Un piano di semplificazioni burocratiche sollecitato dalle industrie di Francia e Germania e la risposta di Bruxelles arrivata il 29 gennaio con il “Competitiveness compact“. L’ispirazione è il ‘Rapporto Draghi sulla competitività’, l’obiettivo è evitare che l’industria europea soccomba a quella americana e cinese. «La battaglia demagogica del pluto-populismo americano si combatte all’insegna della deregulation, ovvero del taglio di lacci e lacciuoli normativi per dare impulso alle attività delle imprese». The Economist incorona Trump, Milei e Modi con un numero dedicato alla «rivoluzione contro il tappeto rosso delle regole che potrebbe dare il via a un nuovo periodo di crescita economica».
Per chi osserva il dietro le quinte del palcoscenico dove si esibiscono questi nuovi leader e i loro epigoni europei, appare un altro obiettivo: scardinare le istituzioni di controllo delle democrazie e le regole. È una partita che sta riuscendo perché nel tempo la percezione delle istituzioni è diventata negativa ovunque nel mondo occidentale e i cittadini si vanno ritirando dalla vita pubblica e dalla partecipazione politica. Le regole delle istituzioni sono considerate macchinose, mediate dalle élites e anacronistiche. E spesso lo sono anche.
L’Ue ha 21.000 persone assunte tra Commissione e Parlamento europeo, 11.000 tra collaboratori e portaborse. In totale un esercito di 32.000 persone che in 5 anni ha contribuito a costruire 13.500 nuove norme. Sappiamo che un impianto normativo serve a regolare la vita economica ed è funzionale al processo democratico. E’ anche comprensibile che la complessità del sistema di un’Unione di 27 Paesi lo renda imperfetto, molto meno quando il peso della politica e delle lobbies lo trasformano in un freno allo sviluppo.

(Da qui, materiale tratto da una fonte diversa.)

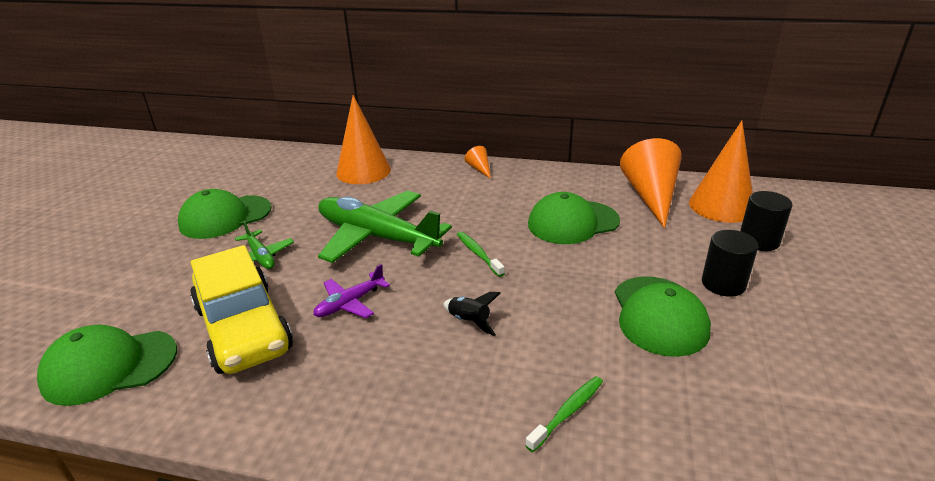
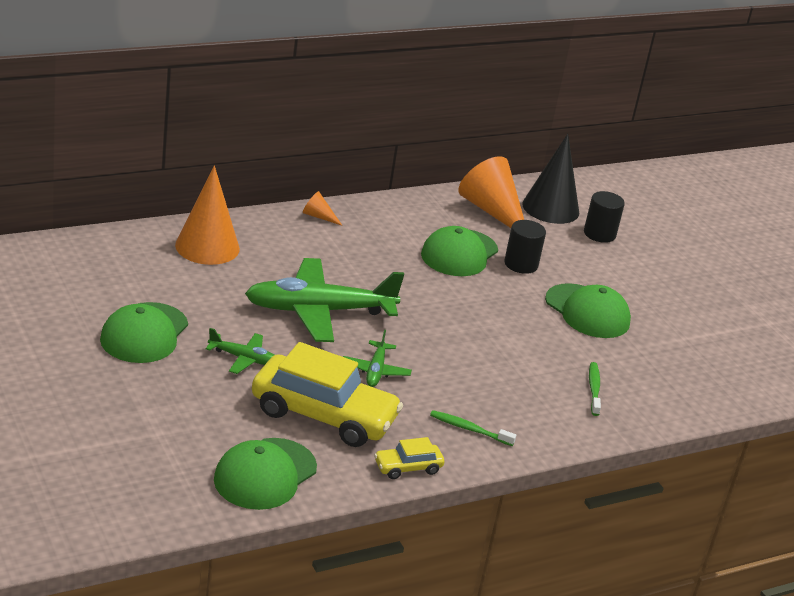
camera: 45 degrees left, 0 degrees up
purple plane [313,264,390,318] -> green plane [343,330,412,387]
black rocket [443,292,500,336] -> none
green toothbrush [457,232,505,277] -> green toothbrush moved to [430,410,516,446]
orange cone [689,121,753,223] -> black cone [522,134,579,224]
black cylinder [702,230,758,297] -> black cylinder moved to [504,220,546,274]
none -> yellow car [374,437,444,479]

Il piano per la competitività della Von der Leyen punta il faro sull’ingorgo di norme che frena le industrie europee e individua i nodi da sciogliere. Le leggi relative al clima, in primis. Il Green Deal non è in discussione, data l’evidenza del vantaggio economico della transizione verde per un continente senza materie prime. La complessità e la rigidità delle regole, sì. Il riferimento alle sanzioni per le industrie automobilistiche è chiaro. Il programma di semplificazione è diretto anche ai settori di energia, trasporti marittimi e ferroviari e tecnologia. La regolazione commerciale dovrà comprendere semplificazioni negli aspetti del diritto societario, dell’insolvenza, del lavoro e del diritto tributario.
Fin qui, la volontà di correggere le distorsioni e il tentativo di liberare risorse per un bilanciamento della libertà economica. Ma il “Competitiveness compact” rivela anche ombre che oscurano l’orizzonte dell’Unione nel ruolo di protagonista che dovrebbe assumere nell’economia globale. Laddove promette di accrescere la competività sull’innovazione «con una ampia strategia per il settore dell’intelligenza artificiale nel nostro continente».
Gli Usa hanno pronti 500 miliardi di dollari da investire, la Cina sta dimostrando di poter produrre a prezzi ridotti vincendo, ma l’Ue non ha una strategia finanziaria per aumentare la sua potenza di calcolo e le relative infrastrutture. Per non dire della necessità di attrarre talenti del settore che resta a totale appannaggio degli Stati Uniti.
Ma dove sono i soldi UE?
Senza l’unione dei mercati dei capitali il rischio è di assistere ad una corsa in ordine sparso per garantirsi la sopravvivenza stretti nella morsa delle economie di Usa e Cina. Una sfida che l’economia europea potrà sostenere solo con l’iniziativa politica e il rilancio di un modello di sviluppo in cui le regole difendano dall’assalto ai beni comuni (ambiente, open source digitale, privacy), e al tempo stesso permettano di produrre e redistribuire ricchezza per la collettività.